> [WRITTEN TASK 1]: According to the press release on the Illinois economic equity bills, what is the bill number of the Employee Background Fairness Act?

----- SELECTED TEXT

Building on efforts to create more equitable access to economic growth and recovery, Governor JB Pritzker today signed four pieces of landmark legislation that expand economic opportunity in Illinois. The legislative package further advances the administration’s priorities of establishing strong economic policies and programs for all Illinoisans, with a heightened equity focus on communities and residents that have been disproportionally impacted by longstanding disinvestment.
This package is comprised of four bills: Senate Bill (SB) 1480, SB 1608, SB 1792, and SB 1980. The legislation includes measures that aim to prevent employers from discriminating against people with criminal records, expand access to state contracts for minority-owned businesses, women, and individuals with disabilities, reduce interest on payday loans, and improve access to public housing.
“Together, these four bills mark significant progress in our efforts to close the racial gaps and eliminate barriers that have for too long unfairly held Black and Brown Illinoisans back,” said Governor JB Pritzker. “This pillar advances our common vision of equity and inclusion by recognizing and addressing communities that have historically been cut out of the conversation. I want to recognize the extraordinary work of those who helped shape these bills: the entire Illinois Legislative Black Caucus, the Illinois Department of Human Rights and Department of Labor, and the many advocates engaged in the fight for economic justice. While there is more work to do, we are a better state for what’s in this legislation today.”
“Communities of color have waited for far too long for this kind of economic equity reform. It is long overdue,” said House Speaker Chris Welch (D-Westchester). “This is a monumental step toward our mission of addressing systemic racism by expanding economic access and opportunity. I applaud Governor Pritzker and the advocates who fought for this critical legislation and I look forward to continue to work on bringing about economic equity in the lives of all Illinoisans.”
“Since this nation’s inception, there’s been a massive disparity in access to economic opportunity in America. This imbalance affects all aspects of life, especially housing and access to capital,” said Sen. Chris Belt (D-Centreville). “If the federal government won’t take the lead, Illinois will. It’s time our state reaches its full potential, giving Middle America a beacon to strive toward.”
“These measures are a major step forward not only for the residents of undeserved and disadvantaged communities, but the state as a whole. This package will help give a pathway to opportunity for Illinoisans who have had obstacles in their path due to systemic problems facing communities including disinvestment and racism,” said ILBC Joint Caucus Chairperson State Rep. Sonya Harper (D-Chicago).
Extended Human Rights Protections
The Employee Background Fairness Act, Senate Bill 1480, extends protections outlined in the Illinois Human Rights Act (IHRA) to any Illinois resident with a conviction record. Under this new law, Illinois employers can no longer disqualify a job applicant or employee with a conviction record unless it is substantially related to the job.
Illinois currently has measures in place to protect justice impacted individuals, including barring discrimination based on arrest records and inquiring about an applicant’s criminal history until later stages of the application process. SB 1480 adds another layer of protection for anyone who has come into contact with public law enforcement. Any person who believes they are experiencing discrimination at work or with a potential job because of their conviction record can now file a charge of discrimination with the Illinois Department of Human Rights (IDHR).

----------
----- INPUT DATA

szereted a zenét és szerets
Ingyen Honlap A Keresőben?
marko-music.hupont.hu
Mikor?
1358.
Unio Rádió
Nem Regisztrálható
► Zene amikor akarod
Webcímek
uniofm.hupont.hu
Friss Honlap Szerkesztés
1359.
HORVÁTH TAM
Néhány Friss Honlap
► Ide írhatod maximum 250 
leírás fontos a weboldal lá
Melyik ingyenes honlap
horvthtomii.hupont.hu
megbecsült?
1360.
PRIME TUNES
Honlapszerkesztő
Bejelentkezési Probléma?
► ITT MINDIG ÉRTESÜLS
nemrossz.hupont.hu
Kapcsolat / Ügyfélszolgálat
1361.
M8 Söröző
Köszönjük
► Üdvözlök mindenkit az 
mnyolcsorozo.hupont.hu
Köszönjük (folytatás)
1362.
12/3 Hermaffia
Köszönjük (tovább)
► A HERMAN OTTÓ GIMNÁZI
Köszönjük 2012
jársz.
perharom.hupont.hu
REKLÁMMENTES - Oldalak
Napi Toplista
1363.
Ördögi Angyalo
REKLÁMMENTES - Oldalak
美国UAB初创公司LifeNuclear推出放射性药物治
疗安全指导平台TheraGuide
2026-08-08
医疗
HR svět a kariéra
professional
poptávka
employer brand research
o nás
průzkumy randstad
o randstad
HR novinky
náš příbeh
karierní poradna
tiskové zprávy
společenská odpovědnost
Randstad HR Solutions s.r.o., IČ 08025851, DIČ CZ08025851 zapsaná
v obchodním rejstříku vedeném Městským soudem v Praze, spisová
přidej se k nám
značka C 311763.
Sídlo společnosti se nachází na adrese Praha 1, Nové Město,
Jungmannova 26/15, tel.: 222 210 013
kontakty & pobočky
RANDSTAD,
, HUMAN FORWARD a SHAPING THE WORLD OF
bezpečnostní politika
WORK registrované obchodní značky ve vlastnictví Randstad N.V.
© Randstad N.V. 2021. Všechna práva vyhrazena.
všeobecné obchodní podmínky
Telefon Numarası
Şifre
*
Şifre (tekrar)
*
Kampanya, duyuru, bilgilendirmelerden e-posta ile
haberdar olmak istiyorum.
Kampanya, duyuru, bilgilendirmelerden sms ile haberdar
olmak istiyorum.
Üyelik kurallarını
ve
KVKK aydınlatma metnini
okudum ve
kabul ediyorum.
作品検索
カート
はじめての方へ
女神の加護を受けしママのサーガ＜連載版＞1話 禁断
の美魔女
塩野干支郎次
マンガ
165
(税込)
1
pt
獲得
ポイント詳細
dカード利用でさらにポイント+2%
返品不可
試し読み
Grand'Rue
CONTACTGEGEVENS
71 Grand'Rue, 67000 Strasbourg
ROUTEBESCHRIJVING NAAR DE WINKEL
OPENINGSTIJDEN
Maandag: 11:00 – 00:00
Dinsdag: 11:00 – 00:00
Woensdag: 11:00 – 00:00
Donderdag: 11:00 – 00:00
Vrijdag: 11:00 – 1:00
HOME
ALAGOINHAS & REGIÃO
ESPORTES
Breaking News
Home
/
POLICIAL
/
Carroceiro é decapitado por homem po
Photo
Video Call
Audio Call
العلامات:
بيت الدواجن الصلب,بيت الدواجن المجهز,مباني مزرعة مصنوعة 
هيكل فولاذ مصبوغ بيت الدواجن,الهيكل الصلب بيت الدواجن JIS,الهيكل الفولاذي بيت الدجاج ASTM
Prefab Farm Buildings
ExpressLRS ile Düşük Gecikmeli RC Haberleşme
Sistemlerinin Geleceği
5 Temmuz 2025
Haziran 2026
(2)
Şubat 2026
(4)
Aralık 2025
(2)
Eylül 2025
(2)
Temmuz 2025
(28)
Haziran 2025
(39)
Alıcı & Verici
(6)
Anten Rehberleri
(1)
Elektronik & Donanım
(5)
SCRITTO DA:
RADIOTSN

----------

> [WRITTEN TASK 2]: Filter the records above, keeping every line that contains the string "istiyorum"; case counts.

> [RESULT 1]: Senate Bill 1480

> [RESULT 2]:
haberdar olmak istiyorum.
olmak istiyorum.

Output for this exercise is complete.